Wang began to incite his troops by telling them that they would soon fall into Li Mi's trap, and that if Li Mi received the command over them (as Li Mi was nominally bestowed the office of supreme commander of the armed forces), he would surely slaughter them for having resisted him.  When Yuan received news that Wang was doing this, he planned to ambush Wang.  However, Duan revealed the plot to Wang, and Wang started a coup himself first, killing Lu and surrounding the palace.  Huangfu fled to Chang'an (controlled by the Tang).  At Wang's insistence, Yang Dong surrendered Yuan, who remarked to Yang Dong, "If I die in the morning, Your Imperial Majesty will die in the evening."  Yang Dong wept, but still sent Yuan to Wang, who executed Yuan.  Wang then met Yang Dong and pledged his loyalty, swearing that all he intended was to save himself and save the empire.  Yang Dong took Wang inside the palace to meet Empress Dowager Liu, and Wang swore before her as well.  Nevertheless, from this point, all power was in Wang's hands, and Yang Dong himself was powerless.

Upon hearing of Yuan and Lu's deaths, Li Mi broke off the peaceful relations with Yang Dong's regime, now under Wang's control.  However, he had a low opinion of Wang, so he did not take much precaution against an attack from Wang.  In fall 618, Wang made an all-out attack against Li Mi, dealing Li Mi a crushing defeat at the Battle of Yanshi.  Li briefly considered fleeing to his general Xu Shiji, but ultimately decided to head west to Chang'an, to surrender to Tang.  Most of Li Mi's former territory (modern central and eastern Henan) surrendered to Wang, and around the same time, the rebel generals Du Fuwei (who controlled modern central and southern Anhui), Shen Faxing (who controlled modern Zhejiang), Zhu Can (whose army roamed in southern Henan), and Dou Jiande (who controlled modern Hebei), all nominally submitted to Yang Dong, and at least in appearance, it appeared that Sui power was becoming restored under Yang Dong.

[Dataset entries]
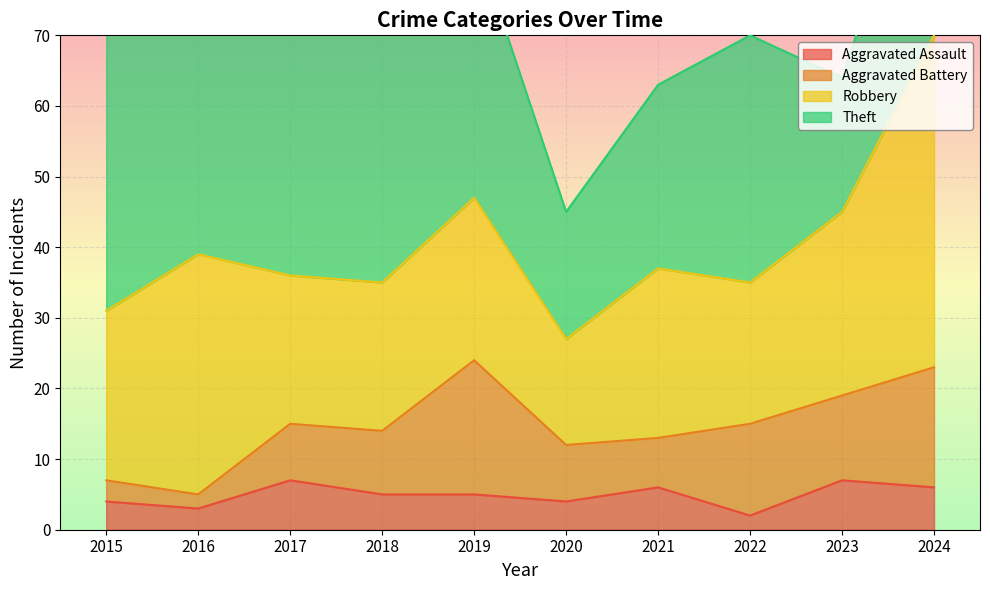

Reading right to left, extract all data points from this chart.

Aggravated Assault: 2024=6	2023=7	2022=2	2021=6	2020=4	2019=5	2018=5	2017=7	2016=3	2015=4
Aggravated Battery: 2024=17	2023=12	2022=13	2021=7	2020=8	2019=19	2018=9	2017=8	2016=2	2015=3
Robbery: 2024=47	2023=26	2022=20	2021=24	2020=15	2019=23	2018=21	2017=21	2016=34	2015=24
Theft: 2024=33	2023=19	2022=35	2021=26	2020=18	2019=37	2018=49	2017=44	2016=63	2015=44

Required actions -
• A. Please write out every one of the dataset entries above word for word, omitting the pictures.
• B. Extend the passage on Wang and Li Mi, picking up after its final sentence.
These dataset entries are unrelated to the passage on Wang and Li Mi.

Response list -
• A.
Reading right to left, extract all data points from this chart.

Aggravated Assault: 2024=6	2023=7	2022=2	2021=6	2020=4	2019=5	2018=5	2017=7	2016=3	2015=4
Aggravated Battery: 2024=17	2023=12	2022=13	2021=7	2020=8	2019=19	2018=9	2017=8	2016=2	2015=3
Robbery: 2024=47	2023=26	2022=20	2021=24	2020=15	2019=23	2018=21	2017=21	2016=34	2015=24
Theft: 2024=33	2023=19	2022=35	2021=26	2020=18	2019=37	2018=49	2017=44	2016=63	2015=44

• B.
Meanwhile, Wang was becoming arrogant in his relations with Yang Dong and Empress Dowager Wang.  Once, after attending a feast in the palace, he became afflicted with food poisoning, and he became convinced that there was poison in his food, and from that point on refused to see Yang Dong any more.  Yang Dong knew that Wang was intent on usurping the throne, but could not think of anything to do other than to try to receive divine favor by donating palace silk to the poor—an action that Wang soon put a stop to by surrounding the palace.  By spring 619, Wang had Yang Dong make him the Prince of Zheng and bestow on him the nine bestowments – the ultimate steps before taking the throne.  In summer 619, Wang had Duan and Yun Dingxing () enter the palace to try to persuade Yang Dong to yield the throne, but Yang Dong refused.  Wang then sent a messenger to Yang Dong, promising that although he was taking the throne, he would return the throne to Yang Dong once Yang Dong grew older. He thereafter issued an edict in Yang Dong's name, yielding the throne to himself, ending Sui. Wang took the throne as the emperor of a new state of Zheng.

After reign 
Wang Shichong made Yang Dong the Duke of Lu.  A month later, Pei Renji and his son Pei Xingyan (), as well as the officials Yuwen Rutong (), Yuwen Wen (宇文溫, Yuwen Rutong's brother), and Cui Deben () plotted to kill Wang and restore Yang Dong.  The news leaked, and the conspirators were slaughtered, along with their families.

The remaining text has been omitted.